A multi-institution phase II study of gemcitabine/cisplatin/S-1 (GCS) combination chemotherapy for patients with advanced biliary tract cancer (KHBO 1002)

Gemcitabine/cisplatin combination therapy has been the standard palliative chemotherapy for patients with advanced biliary tract cancer (BTC). We aimed to evaluate the efficacy and safety of adding S-1 to gemcitabine/cisplatin combination therapy for patients with advanced BTC. Patients with histologically or cytologically confirmed unresectable or recurrent BTC were eligible for inclusion. The primary end point was overall survival. Based on the results of our preceding phase I study, gemcitabine and cisplatin were administered intravenously at doses of 1,000 or 25 mg/m(2), respectively, on day 1, and oral S-1 was administered daily at a dose of 80 mg/m(2) on days 1-7 every 2 weeks. This study was registered with ClinicalTrials.gov (NCT01284413) and the UMIN Clinical Trials Registry (ID 000004468).

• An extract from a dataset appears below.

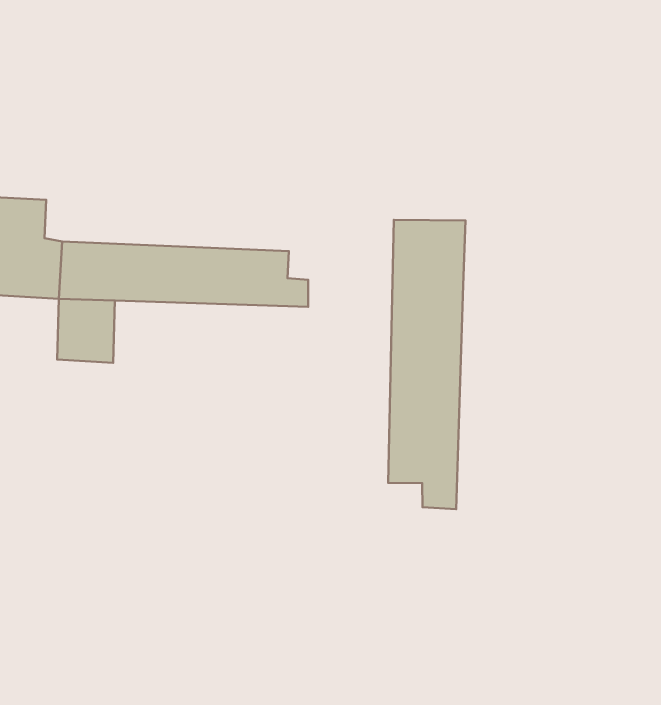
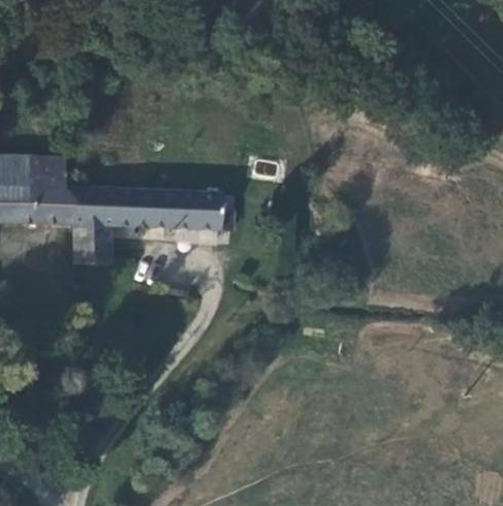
building: [388,220,466,509] -> none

Fifty patients enrolled between October 2011 and August 2012 were evaluated. After a median follow-up of 15.1 months (range 2.4-24.4 months), the median overall survival time was 16.2 months [95 % confidence interval (CI) 10.2-22.2 months], and the one-year overall survival rate was 59.9 % (95 % CI 46.2-73.5 %). The grade 3-4 hematological toxicities were as follows: neutropenia (32 %), anemia (32 %), thrombocytopenia (10 %), and febrile neutropenia (4 %). The common grade 3-4 non-hematological toxicities were biliary tract infection (14 %), anorexia/nausea (10 %), and fatigue (8 %). Gemcitabine/cisplatin/S-1 combination chemotherapy offered a promising survival benefit with manageable toxicity in patients with advanced BTC. A randomized phase III trial to investigate the efficacy of this regimen compared to gemcitabine/cisplatin combination therapy in patients with advanced BTC is now underway (UMIN000014371/NCT02182778).